На площадку выходили три двери; на одной из них красовалась белая панель с броской черной надписью: «Николь де Бовильер, художественная фотография». Люк взялся за ручку, дверь была незаперта. Он толкнул ее, — за дверью была неожиданно большая (после тесноты лестничного пространства) комната. Тут стояли фотокамеры, прожекторы, лампы дуговые, шторки, ширмы на колесах — словом, все то, что и должно быть в настоящей фотостудии. Плюс ко всему стеклянный потолок — Николь хотела добыть под студию комнату именно со стеклянным потолком, а она умела находить и получать то, что ей нужно.
— Эй! — негромко сказал Люк. — Есть здесь кто-нибудь?
Нет ответа.
— Николь, ты здесь? Если здесь, отзовись!
Опять тишина.
Люк прошел вперед, обогнул большую бархатную ширму, отгораживавшую левую половину комнаты, и увидел сестру. Николь стояла, склонившись над низеньким столиком, словно и не слышала, что к ней обращаются.
— Николь!
— Ш-шш! — сказала она, не оборачиваясь. — Не сбивай!
Слегка обескураженный, Люк подошел ближе и заглянул через плечо Николь.

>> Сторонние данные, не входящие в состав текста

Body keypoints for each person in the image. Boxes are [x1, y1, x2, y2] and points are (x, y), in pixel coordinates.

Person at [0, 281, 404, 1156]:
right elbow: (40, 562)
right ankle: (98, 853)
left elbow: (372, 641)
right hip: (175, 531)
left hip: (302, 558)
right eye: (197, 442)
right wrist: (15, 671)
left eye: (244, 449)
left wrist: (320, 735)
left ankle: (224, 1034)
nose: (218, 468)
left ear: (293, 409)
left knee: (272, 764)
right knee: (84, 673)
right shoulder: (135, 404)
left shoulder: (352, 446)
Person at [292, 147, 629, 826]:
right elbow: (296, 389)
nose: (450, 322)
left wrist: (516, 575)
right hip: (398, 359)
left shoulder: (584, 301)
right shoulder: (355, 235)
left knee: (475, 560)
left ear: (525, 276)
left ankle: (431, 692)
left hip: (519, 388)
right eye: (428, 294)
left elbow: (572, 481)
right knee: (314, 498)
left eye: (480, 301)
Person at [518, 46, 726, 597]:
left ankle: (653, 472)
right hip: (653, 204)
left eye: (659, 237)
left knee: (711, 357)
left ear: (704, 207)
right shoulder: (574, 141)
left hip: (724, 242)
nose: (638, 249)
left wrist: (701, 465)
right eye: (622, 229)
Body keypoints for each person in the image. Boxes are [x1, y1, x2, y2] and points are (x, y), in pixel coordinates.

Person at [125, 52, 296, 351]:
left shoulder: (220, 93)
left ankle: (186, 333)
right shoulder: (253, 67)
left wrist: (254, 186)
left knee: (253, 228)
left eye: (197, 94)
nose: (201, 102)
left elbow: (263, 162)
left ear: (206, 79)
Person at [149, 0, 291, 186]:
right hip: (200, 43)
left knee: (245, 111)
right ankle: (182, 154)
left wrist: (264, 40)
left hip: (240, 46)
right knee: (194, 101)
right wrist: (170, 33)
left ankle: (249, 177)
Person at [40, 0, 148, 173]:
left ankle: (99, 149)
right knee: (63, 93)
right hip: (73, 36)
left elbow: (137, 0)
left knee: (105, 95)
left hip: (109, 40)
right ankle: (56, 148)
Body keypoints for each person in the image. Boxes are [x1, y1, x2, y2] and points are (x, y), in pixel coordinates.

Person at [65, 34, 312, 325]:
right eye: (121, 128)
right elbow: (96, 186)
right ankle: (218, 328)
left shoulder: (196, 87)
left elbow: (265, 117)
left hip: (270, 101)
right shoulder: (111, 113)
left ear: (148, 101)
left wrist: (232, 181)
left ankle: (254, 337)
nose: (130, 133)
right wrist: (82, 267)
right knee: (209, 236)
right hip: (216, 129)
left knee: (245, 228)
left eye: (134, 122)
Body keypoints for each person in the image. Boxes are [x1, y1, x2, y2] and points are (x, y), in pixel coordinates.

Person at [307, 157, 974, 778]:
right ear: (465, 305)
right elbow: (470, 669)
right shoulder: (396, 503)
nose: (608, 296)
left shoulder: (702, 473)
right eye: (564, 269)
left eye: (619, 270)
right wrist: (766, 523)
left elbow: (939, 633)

На столике, среди лоскутов светлой и темно-серой материи стояла бутылка темного стекла с неровно отбитым горлышком. В горлышко был вставлен вытянутый кусок колючей проволоки, за одну из колючек зацепилась нитка длинного жемчужного ожерелья. Люк узнал этот жемчуг — розовое ожерелье их покойной матери, фамильное и жутко дорогое. Николь сделала какое-то странное движение руками, потом отступила на шаг и пробормотала:
— Вот так, кажется, ничего.
Она явно говорила не с Люком, а сама с собой. Люк решил еще раз заявить о своем присутствии. Он громко хмыкнул — чуть ли не в ухо сестре — и спросил:
— Это что такое?
Николь наконец соизволила обернуться:
— А ты как думаешь?
— Ну… — ее фантазии всегда ставили тугодума Люка в тупик. Ничего, кроме битой бутылки, почему-то соседствующей с фамильной драгоценностью, он перед собой не видел. Сочетание, на его взгляд, крайне дурацкое, но скажешь такое Николь — засмеет.
Николь выжидательно смотрела на брата.
— Ну… — еще раз начал Люк, мучительно пытаясь хоть что-нибудь придумать, — ну… Какая-то абстракция?
Николь презрительно фыркнула:
— Да уж! Неужели не ясно? Это символ!
— Символ чего? — Люк виновато смотрел на нее, и выражение глаз у него было как у побитой собаки.